● Instructions for the task:
Give back, word for word, only the lines from the opening of the records through the one with "5: (528, 212, 0.52)". Pictures stay out.

● Source data:

● ● ●

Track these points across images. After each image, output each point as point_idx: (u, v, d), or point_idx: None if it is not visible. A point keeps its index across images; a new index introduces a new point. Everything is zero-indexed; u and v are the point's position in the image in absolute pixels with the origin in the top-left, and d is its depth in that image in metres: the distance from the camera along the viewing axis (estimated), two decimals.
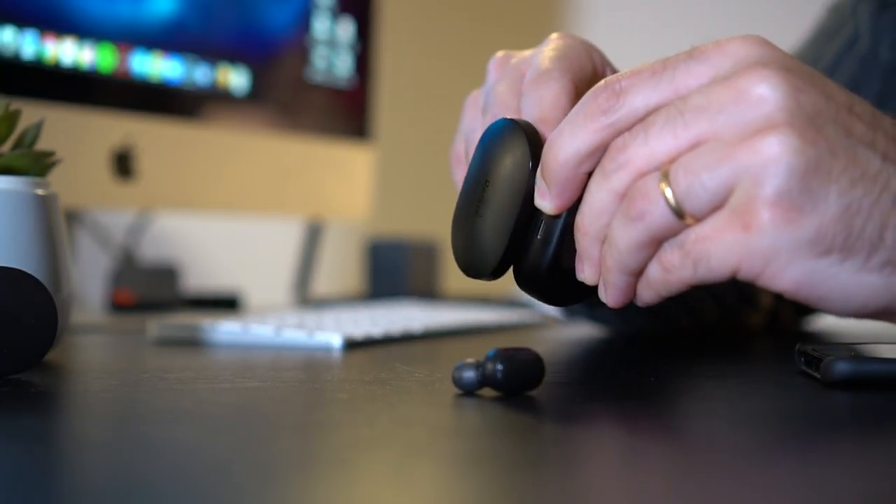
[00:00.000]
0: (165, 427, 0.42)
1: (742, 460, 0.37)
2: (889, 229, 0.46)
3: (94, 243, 1.22)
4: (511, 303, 1.15)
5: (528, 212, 0.52)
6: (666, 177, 0.47)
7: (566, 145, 0.50)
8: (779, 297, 0.86)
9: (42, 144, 0.60)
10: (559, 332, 0.87)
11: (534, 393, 0.48)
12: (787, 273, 0.46)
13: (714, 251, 0.47)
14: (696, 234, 0.47)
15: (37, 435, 0.41)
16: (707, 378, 0.61)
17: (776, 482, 0.34)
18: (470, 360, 0.48)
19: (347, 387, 0.52)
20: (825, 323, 0.96)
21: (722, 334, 0.82)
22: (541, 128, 0.54)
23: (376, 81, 1.27)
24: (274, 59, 1.13)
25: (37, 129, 0.60)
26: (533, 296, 0.55)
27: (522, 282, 0.54)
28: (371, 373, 0.58)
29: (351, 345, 0.69)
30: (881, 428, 0.44)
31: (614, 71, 0.58)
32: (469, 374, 0.48)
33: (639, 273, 0.49)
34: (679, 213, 0.47)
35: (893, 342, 0.57)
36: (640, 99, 0.49)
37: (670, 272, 0.48)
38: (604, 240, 0.49)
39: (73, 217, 1.10)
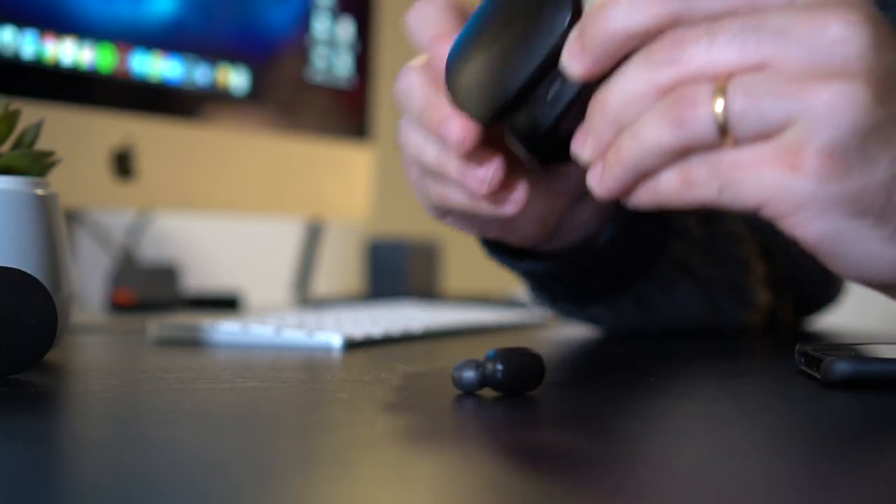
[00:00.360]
0: (165, 427, 0.42)
1: (742, 460, 0.37)
2: None
3: (93, 243, 1.22)
4: (511, 303, 1.15)
5: (547, 66, 0.50)
6: (721, 91, 0.45)
7: (620, 17, 0.47)
8: (777, 297, 0.86)
9: (42, 144, 0.60)
10: (559, 332, 0.87)
11: (534, 393, 0.48)
12: (815, 223, 0.46)
13: (748, 181, 0.45)
14: (733, 160, 0.46)
15: (37, 435, 0.41)
16: (707, 378, 0.61)
17: (776, 482, 0.34)
18: (470, 360, 0.48)
19: (347, 387, 0.52)
20: (825, 323, 0.96)
21: (722, 334, 0.82)
22: (436, 42, 0.55)
23: (376, 81, 1.27)
24: (274, 59, 1.13)
25: (36, 128, 0.60)
26: (520, 147, 0.54)
27: (515, 133, 0.53)
28: (371, 373, 0.58)
29: (351, 345, 0.69)
30: (881, 428, 0.44)
31: None
32: (469, 374, 0.48)
33: (647, 175, 0.48)
34: (723, 131, 0.45)
35: (893, 342, 0.57)
36: None
37: (690, 187, 0.47)
38: (622, 127, 0.47)
39: (72, 217, 1.10)
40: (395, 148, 0.59)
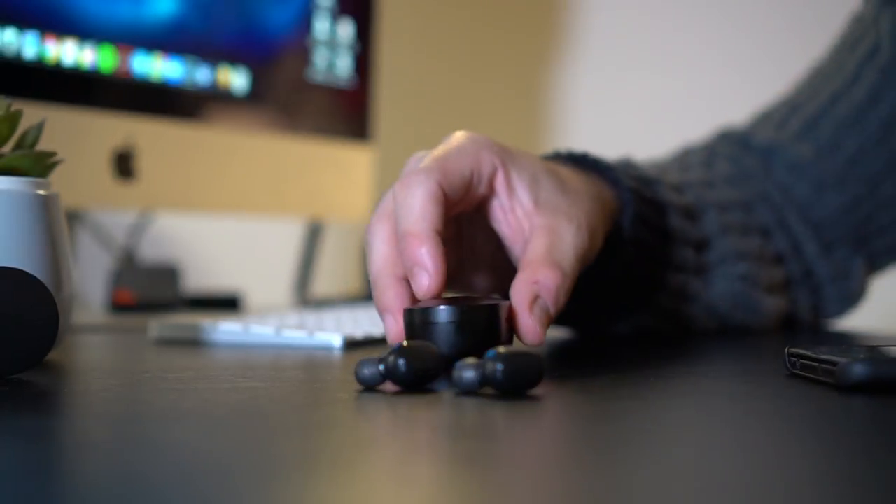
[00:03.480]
0: (166, 427, 0.42)
1: (743, 461, 0.37)
2: None
3: (94, 243, 1.22)
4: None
5: None
6: None
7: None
8: (793, 299, 0.86)
9: (43, 145, 0.60)
10: (559, 333, 0.87)
11: (534, 393, 0.48)
12: None
13: None
14: None
15: (37, 435, 0.41)
16: (708, 378, 0.61)
17: (777, 482, 0.34)
18: (470, 360, 0.48)
19: (347, 387, 0.52)
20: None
21: (722, 335, 0.82)
22: (409, 241, 0.56)
23: (376, 81, 1.27)
24: (274, 59, 1.13)
25: (38, 129, 0.60)
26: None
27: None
28: None
29: (351, 345, 0.69)
30: (887, 430, 0.44)
31: (513, 164, 0.62)
32: (469, 374, 0.48)
33: None
34: None
35: (892, 344, 0.57)
36: None
37: None
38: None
39: (74, 217, 1.10)
40: (396, 148, 0.60)
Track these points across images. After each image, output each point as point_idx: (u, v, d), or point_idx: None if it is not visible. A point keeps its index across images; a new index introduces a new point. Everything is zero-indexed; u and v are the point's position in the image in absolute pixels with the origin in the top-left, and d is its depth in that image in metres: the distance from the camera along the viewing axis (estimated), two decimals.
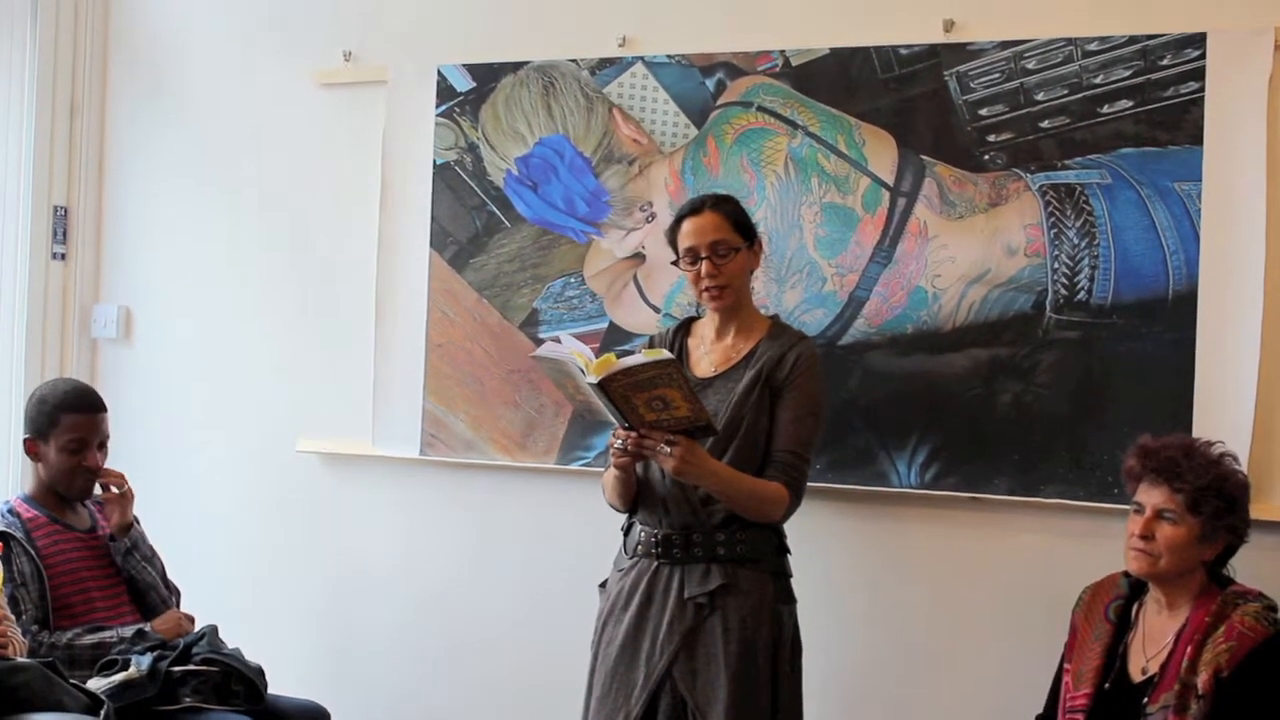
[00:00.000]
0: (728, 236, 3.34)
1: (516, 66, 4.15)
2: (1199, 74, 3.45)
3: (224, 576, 4.50)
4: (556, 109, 4.11)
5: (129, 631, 3.56)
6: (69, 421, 3.70)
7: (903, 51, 3.73)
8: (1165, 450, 3.03)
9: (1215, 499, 2.94)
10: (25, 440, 3.73)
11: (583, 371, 3.02)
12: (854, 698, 3.85)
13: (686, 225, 3.37)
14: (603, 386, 2.99)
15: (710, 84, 3.94)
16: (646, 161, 4.01)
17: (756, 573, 3.27)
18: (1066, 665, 3.19)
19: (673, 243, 3.42)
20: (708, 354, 3.43)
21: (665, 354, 2.99)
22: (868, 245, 3.76)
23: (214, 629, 3.61)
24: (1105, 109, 3.55)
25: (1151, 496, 3.01)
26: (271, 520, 4.56)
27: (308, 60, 4.47)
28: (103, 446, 3.77)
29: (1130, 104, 3.53)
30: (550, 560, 4.17)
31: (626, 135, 4.03)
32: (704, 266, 3.32)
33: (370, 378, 4.33)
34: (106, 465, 3.78)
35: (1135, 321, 3.51)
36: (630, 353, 3.61)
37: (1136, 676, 3.02)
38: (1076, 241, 3.56)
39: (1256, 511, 3.15)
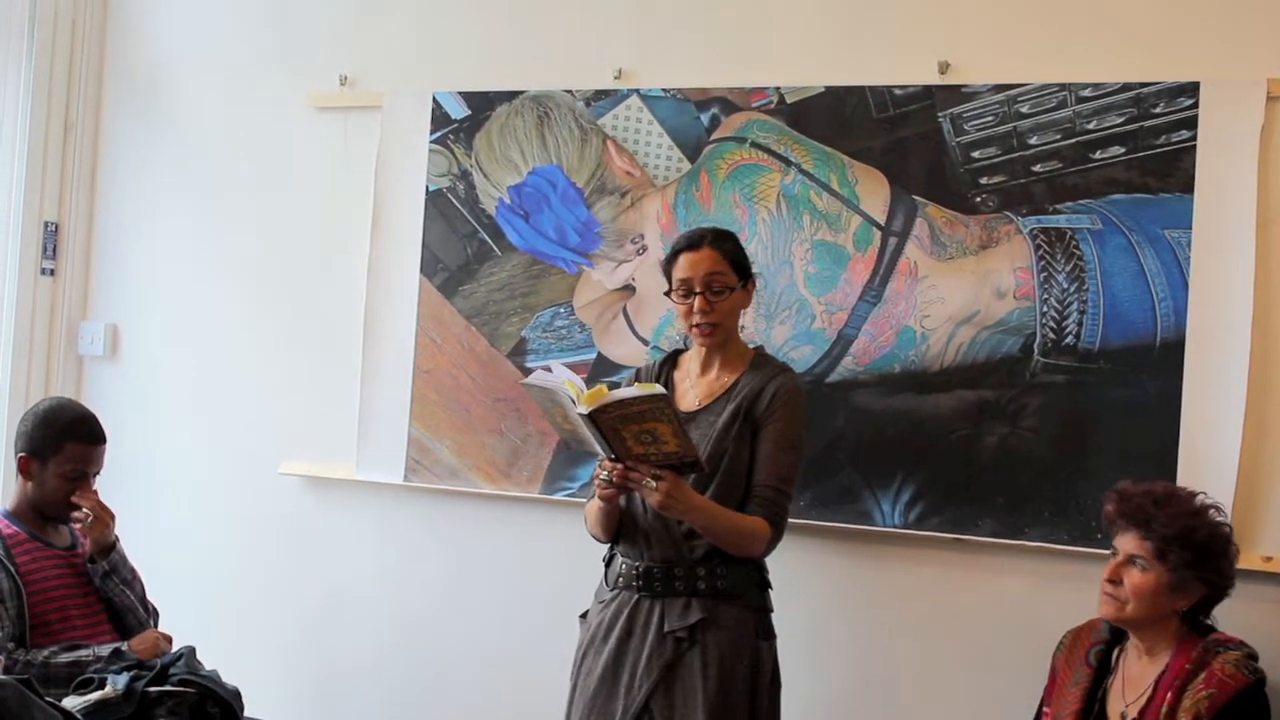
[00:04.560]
0: (724, 273, 3.33)
1: (512, 95, 4.16)
2: (1191, 123, 3.47)
3: (203, 597, 4.47)
4: (550, 139, 4.12)
5: (106, 650, 3.53)
6: (74, 451, 3.68)
7: (897, 92, 3.75)
8: (1139, 497, 3.03)
9: (1182, 550, 2.93)
10: (20, 457, 3.69)
11: (573, 401, 3.02)
12: None
13: (684, 258, 3.36)
14: (593, 418, 2.99)
15: (705, 119, 3.95)
16: (639, 194, 4.01)
17: (737, 608, 3.27)
18: (1045, 709, 3.19)
19: (667, 274, 3.41)
20: (693, 387, 3.42)
21: (658, 388, 2.98)
22: (858, 284, 3.77)
23: (192, 650, 3.58)
24: (1098, 155, 3.56)
25: (1124, 542, 3.02)
26: (252, 542, 4.54)
27: (303, 83, 4.47)
28: (96, 475, 3.76)
29: (1123, 150, 3.54)
30: (532, 590, 4.16)
31: (620, 167, 4.04)
32: (697, 302, 3.32)
33: (356, 402, 4.32)
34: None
35: (1122, 367, 3.52)
36: (617, 385, 3.62)
37: None
38: (1066, 286, 3.57)
39: (1238, 561, 3.14)
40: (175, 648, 3.64)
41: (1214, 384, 3.44)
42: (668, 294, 3.42)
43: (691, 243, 3.38)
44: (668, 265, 3.42)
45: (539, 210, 4.13)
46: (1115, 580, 2.99)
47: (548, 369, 4.05)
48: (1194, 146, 3.47)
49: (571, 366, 4.03)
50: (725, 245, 3.38)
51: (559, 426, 4.08)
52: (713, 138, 3.94)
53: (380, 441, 4.29)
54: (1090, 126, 3.57)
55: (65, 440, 3.68)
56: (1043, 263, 3.60)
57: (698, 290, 3.32)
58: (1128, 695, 3.03)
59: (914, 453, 3.70)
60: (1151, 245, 3.51)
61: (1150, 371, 3.49)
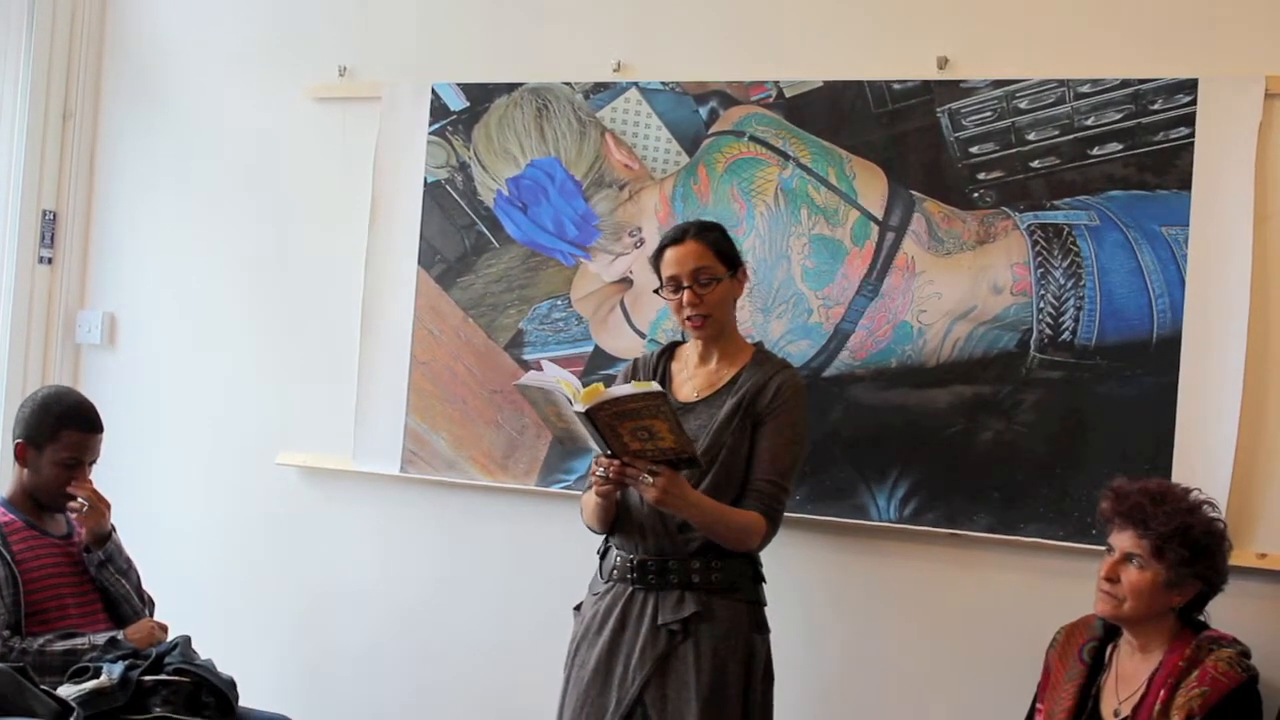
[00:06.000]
0: (710, 265, 3.33)
1: (511, 88, 4.16)
2: (1189, 119, 3.46)
3: (199, 586, 4.47)
4: (549, 131, 4.11)
5: (101, 639, 3.54)
6: (70, 438, 3.68)
7: (896, 87, 3.74)
8: (1136, 494, 3.03)
9: (1179, 547, 2.93)
10: (17, 444, 3.70)
11: (569, 400, 3.02)
12: None
13: (669, 254, 3.37)
14: (590, 415, 2.99)
15: (703, 112, 3.95)
16: (637, 187, 4.01)
17: (731, 601, 3.27)
18: (1039, 705, 3.19)
19: (656, 270, 3.42)
20: (690, 379, 3.43)
21: (654, 386, 3.00)
22: (855, 278, 3.77)
23: (187, 639, 3.59)
24: (1095, 151, 3.56)
25: (1120, 540, 3.02)
26: (249, 532, 4.54)
27: (302, 74, 4.47)
28: (92, 464, 3.76)
29: (1120, 147, 3.54)
30: (526, 581, 4.16)
31: (618, 160, 4.03)
32: (686, 295, 3.32)
33: (353, 393, 4.32)
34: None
35: (1118, 363, 3.52)
36: (613, 378, 3.63)
37: (1109, 718, 3.02)
38: (1063, 282, 3.57)
39: (1232, 557, 3.15)
40: (170, 637, 3.65)
41: (1210, 381, 3.44)
42: (658, 291, 3.43)
43: (676, 237, 3.39)
44: (655, 261, 3.43)
45: (537, 202, 4.12)
46: (1112, 578, 3.00)
47: (539, 367, 4.05)
48: (1192, 143, 3.46)
49: (568, 359, 4.03)
50: (710, 236, 3.38)
51: (552, 424, 4.08)
52: (711, 131, 3.94)
53: (377, 432, 4.29)
54: (1088, 122, 3.57)
55: (62, 428, 3.68)
56: (1040, 258, 3.60)
57: (685, 284, 3.32)
58: (1121, 692, 3.04)
59: (910, 448, 3.70)
60: (1149, 242, 3.51)
61: (1146, 368, 3.49)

● ● ●

● Final answer:
Track these points across images. After each image, output each point as point_idx: (u, v, d), or point_idx: None if it is not visible. A point keeps its index across images; a new index introduces a new point. Everything is zero-indexed; u and v are the point's position in the image in absolute pixels with the origin in the top-left, and d is its depth in that image in metres: the distance from the camera along the viewing axis (estimated), two decimals.
[00:00.000]
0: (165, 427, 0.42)
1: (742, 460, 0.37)
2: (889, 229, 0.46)
3: (94, 243, 1.22)
4: (511, 303, 1.15)
5: (528, 212, 0.52)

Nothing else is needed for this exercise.